• PROBLEM TO WORK ON: Scan the data, and whenever a line contains "numOctaves", copy it.

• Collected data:
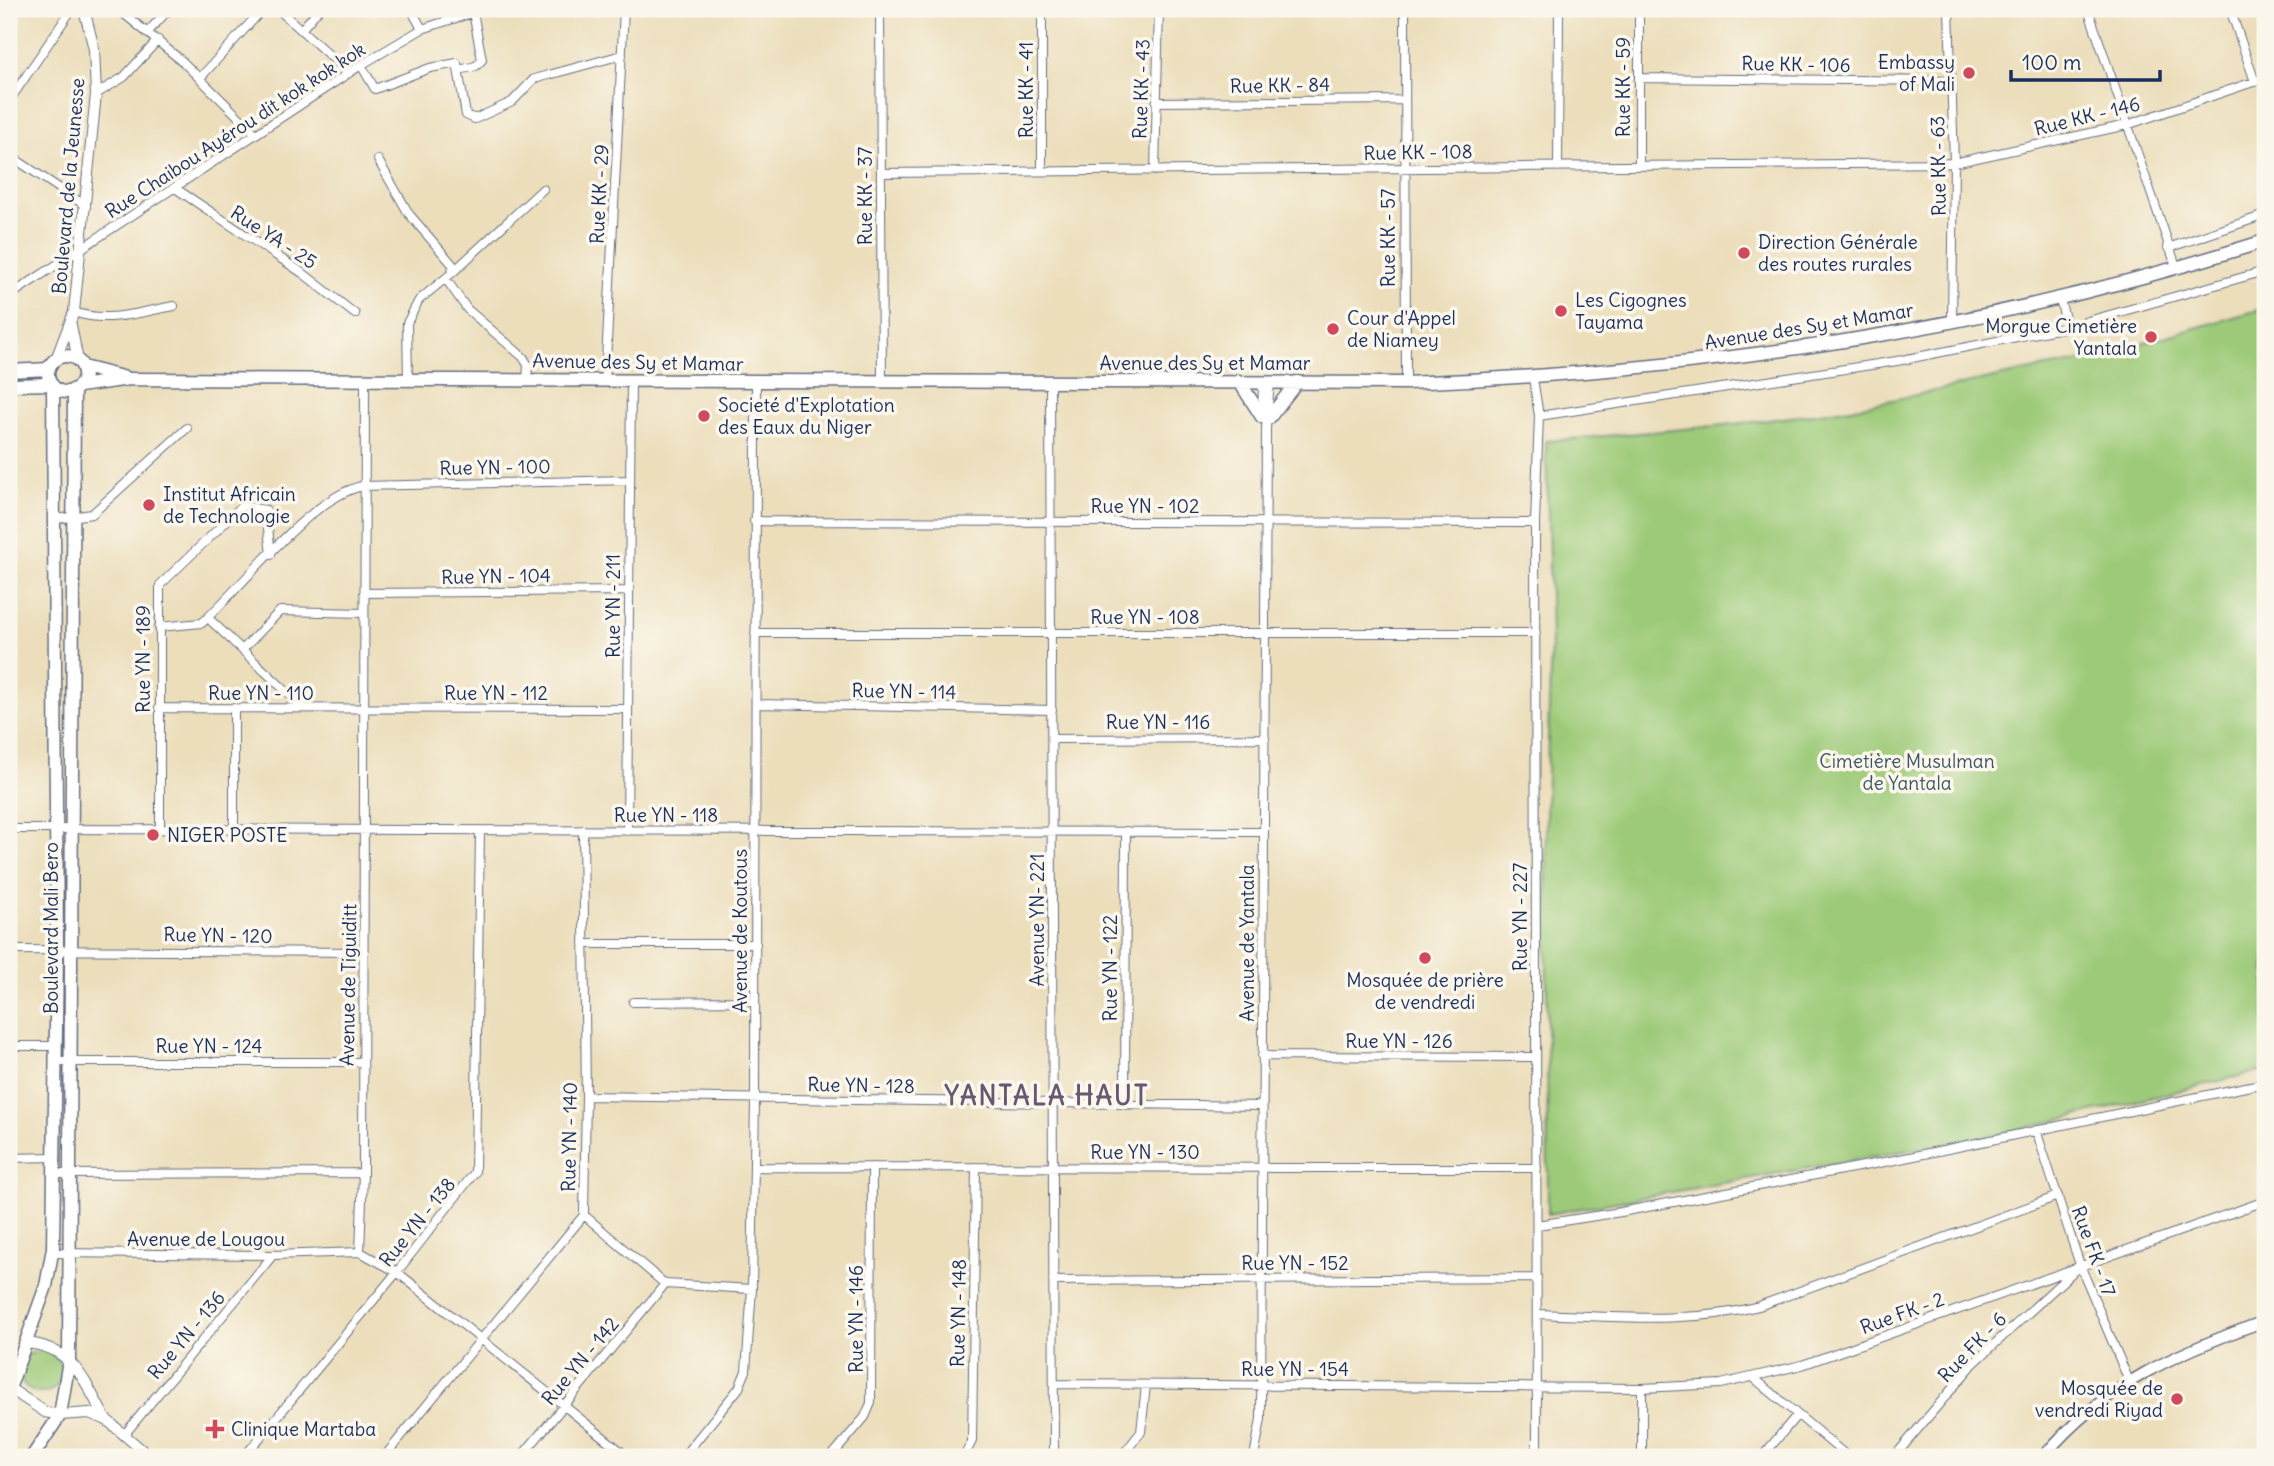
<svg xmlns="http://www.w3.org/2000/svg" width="2274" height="1466" font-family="Delius,sans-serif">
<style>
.green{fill:#9dca78;stroke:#5c7c6b;stroke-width:2}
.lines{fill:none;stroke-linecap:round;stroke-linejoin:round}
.minor-casing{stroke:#646c7f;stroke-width:10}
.tertiary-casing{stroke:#646c7f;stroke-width:12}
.secondary-casing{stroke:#646c7f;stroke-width:13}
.primary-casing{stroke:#646c7f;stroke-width:15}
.trunk-casing{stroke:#646c7f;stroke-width:15}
.minor{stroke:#fff;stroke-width:8}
.tertiary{stroke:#fff;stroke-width:10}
.secondary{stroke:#fff;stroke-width:10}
.primary{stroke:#fff;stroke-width:12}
.trunk{stroke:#fff;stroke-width:12}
.poi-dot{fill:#d1495b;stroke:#fbf7ec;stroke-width:2.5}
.labels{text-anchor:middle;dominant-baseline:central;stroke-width:7;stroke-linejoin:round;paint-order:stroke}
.poi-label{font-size:19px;fill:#1b2f5e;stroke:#fbf7ec;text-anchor:start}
.street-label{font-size:19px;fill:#1b2f5e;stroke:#fbf7ec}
.park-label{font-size:19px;fill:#3c5664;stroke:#fbf7ec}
.district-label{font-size:26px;font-weight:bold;letter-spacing:2px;fill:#685972;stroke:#fbf7ec}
</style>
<rect width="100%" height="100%" fill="#fbf7ec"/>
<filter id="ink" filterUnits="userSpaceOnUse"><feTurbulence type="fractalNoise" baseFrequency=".0143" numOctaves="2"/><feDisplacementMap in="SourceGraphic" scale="14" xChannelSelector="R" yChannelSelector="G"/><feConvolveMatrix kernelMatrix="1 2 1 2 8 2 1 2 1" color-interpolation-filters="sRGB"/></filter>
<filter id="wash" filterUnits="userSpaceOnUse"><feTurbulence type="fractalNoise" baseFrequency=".00686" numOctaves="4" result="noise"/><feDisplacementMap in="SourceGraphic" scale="28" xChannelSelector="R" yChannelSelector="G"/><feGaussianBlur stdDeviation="1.57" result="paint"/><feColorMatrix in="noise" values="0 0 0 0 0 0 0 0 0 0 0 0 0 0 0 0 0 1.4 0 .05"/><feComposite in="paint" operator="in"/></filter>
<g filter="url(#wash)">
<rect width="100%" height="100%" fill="#ecdebb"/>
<path class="green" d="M2265,308V1070L2000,1134L1548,1214L1546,810L1551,638L1546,441C1639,433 1734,426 1826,412C1910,400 1992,375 2076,362Z
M20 1372a21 21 0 1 1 42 0a21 21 0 1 1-42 0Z"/>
</g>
<g filter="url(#ink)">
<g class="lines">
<defs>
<path id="minor" d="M118,9L182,61L256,134
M278,9L349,73
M411,9L422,29
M880,9L882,383
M1405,9L1406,383
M1949,9L1954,163L1952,323
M2088,9L2177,269
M2230,9L2255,82
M301,30L319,9
M147,33L169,9
M361,65L375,89L430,68L457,63L466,115L475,119L512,102L534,79L622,55
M459,70L476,66L482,60L473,12
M200,78L263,9
M1639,78L1952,81
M96,94L124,77L158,40
M9,101L72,9
M1157,102L1404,100
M9,155L86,206
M378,160L409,214L453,265L452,273L419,300L407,323L408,380
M1639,166V9
M1558,167L1559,9
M1042,171V9
M1155,171L1159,9
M881,173L1954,163L2127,125L2265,78
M175,188L304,274L355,314
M2168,248L2265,215
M452,273L543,189
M446,279L467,309L523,357L528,365L527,380
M9,296L361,65L422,29L484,9
M2060,299L2067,327
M74,312C106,324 141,312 174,306
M1533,378L1539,416L1535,523L1537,1457
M365,380L363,1173L360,1252L397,1272L628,1457
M605,381L624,9
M1050,382L1054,1457
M1262,415L1263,382
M1539,416L1897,361L2067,327L2265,271
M56,519L92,514L187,428
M754,521L1535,523
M364,593L629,591
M208,618L304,708
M159,627L202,623C245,584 309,498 362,486L629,480
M755,633H1536
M243,649L280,611L364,613
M757,704L1052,710
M159,708L628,709
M1052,739L1265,738
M9,829L1263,832
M234,829V708
M160,830V585L242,506L266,510L271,555
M627,831L631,381
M584,944H756
M9,950L364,952
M633,1002L755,1001
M9,1046H55
M1262,1056L1535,1057
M55,1062H362
M586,1096L1262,1106
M1125,1105L1126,831
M2036,1130L2080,1265L2129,1381
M9,1158L55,1157
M754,1167L1537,1168
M54,1174L363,1173
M584,1215L665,1284L752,1289
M1537,1225L1621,1212L1895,1160L2265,1083
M52,1253L273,1255L360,1252
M1053,1281L1537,1278
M1537,1314C1611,1316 1686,1325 1759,1306L2058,1196
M1754,1378L1848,1457
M1054,1384L1642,1388L1721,1384L1802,1365L2265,1201
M124,1435L273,1255
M244,1457L397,1272L475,1172L480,830
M384,1457L584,1215L586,1096L583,830
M521,1457L665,1284
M683,1457L739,1388L746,1371L752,1289L755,1099L756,383
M831,1457L865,1417L871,1403L872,1167
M964,1457L972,1441L976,1167
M1121,1457L1141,1432L1146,1385
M1254,1457L1261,1419L1266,428L1270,383
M1642,1457V1388
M1762,1457L1797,1415
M1894,1457L1974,1363L2077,1268
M2260,1457L2265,1455"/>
<path id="tertiary" d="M71,325L78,361
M56,359L74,312L96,94L94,49L84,9
M25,1343C73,1346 85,1382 106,1420
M9,1388L45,1412L60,1415L89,1413L107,1420L150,1457"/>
<path id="secondary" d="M2043,1457C2104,1384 2178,1352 2265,1321"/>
<path id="primary" d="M9,1389L46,1286L53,1248L57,950L53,386
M32,1457L60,1415L69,1360L74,389"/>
<path id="trunk" d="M48 374a18 18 0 1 1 36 0a18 18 0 1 1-36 0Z
M83,367L126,378
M9,371L49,369
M1239,381L1262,417
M9,385L51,384
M79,386L130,379L1406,383C1704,371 1980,332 2265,241
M1269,418L1297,382"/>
</defs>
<use href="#minor" class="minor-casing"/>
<use href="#tertiary" class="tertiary-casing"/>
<use href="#secondary" class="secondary-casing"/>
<use href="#primary" class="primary-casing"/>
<use href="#trunk" class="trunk-casing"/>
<use href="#minor" class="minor"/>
<use href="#tertiary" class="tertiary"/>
<use href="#secondary" class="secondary"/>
<use href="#primary" class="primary"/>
<use href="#trunk" class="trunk"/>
</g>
</g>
<g class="poi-dot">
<circle cx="1969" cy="73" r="7"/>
<circle cx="1744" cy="253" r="7"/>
<circle cx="1561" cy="311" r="7"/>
<circle cx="1333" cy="329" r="7"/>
<circle cx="2151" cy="337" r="7"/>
<circle cx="704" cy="416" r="7"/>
<circle cx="149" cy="505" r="7"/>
<circle cx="153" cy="835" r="7"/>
<circle cx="1425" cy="958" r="7"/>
<circle cx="2177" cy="1399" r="7"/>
<path d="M211.5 1418.5h7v7h7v7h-7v7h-7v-7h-7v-7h7z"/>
</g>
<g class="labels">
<g class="poi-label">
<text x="1955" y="62" text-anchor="end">Embassy<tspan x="1955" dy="22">of Mali</tspan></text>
<text x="1758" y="242">Direction Générale<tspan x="1758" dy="22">des routes rurales</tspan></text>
<text x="1575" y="300">Les Cigognes<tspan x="1575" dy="22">Tayama</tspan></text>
<text x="1347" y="318">Cour d'Appel<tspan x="1347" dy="22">de Niamey</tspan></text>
<text x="2137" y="326" text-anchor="end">Morgue Cimetière<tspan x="2137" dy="22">Yantala</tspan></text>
<text x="718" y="405">Societé d'Explotation<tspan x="718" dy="22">des Eaux du Niger</tspan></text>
<text x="163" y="494">Institut Africain<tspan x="163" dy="22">de Technologie</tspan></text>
<text x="167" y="835">NIGER POSTE</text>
<text x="1425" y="980" text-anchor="middle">Mosquée de prière<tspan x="1425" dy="22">de vendredi</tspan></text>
<text x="2163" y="1388" text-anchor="end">Mosquée de<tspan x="2163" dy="22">vendredi Riyad</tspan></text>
<text x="231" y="1429">Clinique Martaba</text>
</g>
<g class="street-label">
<text transform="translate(1796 64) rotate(1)">Rue KK - 106</text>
<text transform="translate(1280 85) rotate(-1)">Rue KK - 84</text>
<text transform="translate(1623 87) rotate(-90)">Rue KK - 59</text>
<text transform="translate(1141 89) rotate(-88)">Rue KK - 43</text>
<text transform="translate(1026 90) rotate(-90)">Rue KK - 41</text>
<text transform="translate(2087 116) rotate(-14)">Rue KK - 146</text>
<text transform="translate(235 130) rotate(-33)">Rue Chaibou Ayérou dit kok kok kok</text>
<text transform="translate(1418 152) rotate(-1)">Rue KK - 108</text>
<text transform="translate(1938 166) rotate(-91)">Rue KK - 63</text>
<text transform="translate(68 186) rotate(-85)">Boulevard de la Jeunesse</text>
<text transform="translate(599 194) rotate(-87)">Rue KK - 29</text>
<text transform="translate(865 196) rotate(-90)">Rue KK - 37</text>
<text transform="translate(274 237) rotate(33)">Rue YA - 25</text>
<text transform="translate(1388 238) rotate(-90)">Rue KK - 57</text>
<text transform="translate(1809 326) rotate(-9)">Avenue des Sy et Mamar</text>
<text transform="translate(638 362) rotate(1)">Avenue des Sy et Mamar</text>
<text x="1205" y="363">Avenue des Sy et Mamar</text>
<text transform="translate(495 467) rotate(-1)">Rue YN - 100</text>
<text x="1145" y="506">Rue YN - 102</text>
<text transform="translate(496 576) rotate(-1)">Rue YN - 104</text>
<text transform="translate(613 606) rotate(-90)">Rue YN - 211</text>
<text x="1145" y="617">Rue YN - 108</text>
<text transform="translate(143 659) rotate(-90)">Rue YN - 189</text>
<text transform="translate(904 691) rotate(1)">Rue YN - 114</text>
<text x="261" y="693">Rue YN - 110</text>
<text x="496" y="693">Rue YN - 112</text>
<text x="1158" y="722">Rue YN - 116</text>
<text x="666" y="815">Rue YN - 118</text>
<text transform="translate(1520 917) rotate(-90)">Rue YN - 227</text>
<text transform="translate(1037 920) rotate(-90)">Avenue YN- 221</text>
<text transform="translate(51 928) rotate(-90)">Boulevard Mali Bero</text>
<text transform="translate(740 931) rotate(-90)">Avenue de Koutous</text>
<text transform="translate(218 935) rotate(1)">Rue YN - 120</text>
<text transform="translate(1247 943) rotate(-90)">Avenue de Yantala</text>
<text transform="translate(1110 968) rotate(-90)">Rue YN - 122</text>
<text transform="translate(348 985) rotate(-89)">Avenue de Tiguiditt</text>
<text x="1399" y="1041">Rue YN - 126</text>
<text x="209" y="1046">Rue YN - 124</text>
<text transform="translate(861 1085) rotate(1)">Rue YN - 128</text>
<text transform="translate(569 1137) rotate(-89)">Rue YN - 140</text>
<text x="1145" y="1152">Rue YN - 130</text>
<text transform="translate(417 1222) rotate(-51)">Rue YN - 138</text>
<text x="206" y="1239">Avenue de Lougou</text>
<text transform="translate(2094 1251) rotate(70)">Rue FK - 17</text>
<text x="1295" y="1263">Rue YN - 152</text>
<text transform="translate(958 1313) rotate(-89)">Rue YN - 148</text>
<text transform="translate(1902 1313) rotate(-20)">Rue FK - 2</text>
<text transform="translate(856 1319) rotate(-90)">Rue YN - 146</text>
<text transform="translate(186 1335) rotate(-50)">Rue YN - 136</text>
<text transform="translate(1972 1347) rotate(-46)">Rue FK - 6</text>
<text transform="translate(580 1361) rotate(-50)">Rue YN - 142</text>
<text x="1295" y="1369">Rue YN - 154</text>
</g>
<g class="park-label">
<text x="1907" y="761">Cimetière Musulman<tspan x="1907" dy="22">de Yantala</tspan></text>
</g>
<g class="district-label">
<text x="1047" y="1095">YANTALA HAUT</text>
</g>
</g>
<rect width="2274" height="1466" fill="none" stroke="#fbf7ec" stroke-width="35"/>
<path d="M2011 70v10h149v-10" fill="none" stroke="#1b2f5e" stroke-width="3.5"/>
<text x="2022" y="70" font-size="21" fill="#1b2f5e" stroke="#fbf7ec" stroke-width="5" paint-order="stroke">100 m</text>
</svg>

• RESULT:
<filter id="ink" filterUnits="userSpaceOnUse"><feTurbulence type="fractalNoise" baseFrequency=".0143" numOctaves="2"/><feDisplacementMap in="SourceGraphic" scale="14" xChannelSelector="R" yChannelSelector="G"/><feConvolveMatrix kernelMatrix="1 2 1 2 8 2 1 2 1" color-interpolation-filters="sRGB"/></filter>
<filter id="wash" filterUnits="userSpaceOnUse"><feTurbulence type="fractalNoise" baseFrequency=".00686" numOctaves="4" result="noise"/><feDisplacementMap in="SourceGraphic" scale="28" xChannelSelector="R" yChannelSelector="G"/><feGaussianBlur stdDeviation="1.57" result="paint"/><feColorMatrix in="noise" values="0 0 0 0 0 0 0 0 0 0 0 0 0 0 0 0 0 1.4 0 .05"/><feComposite in="paint" operator="in"/></filter>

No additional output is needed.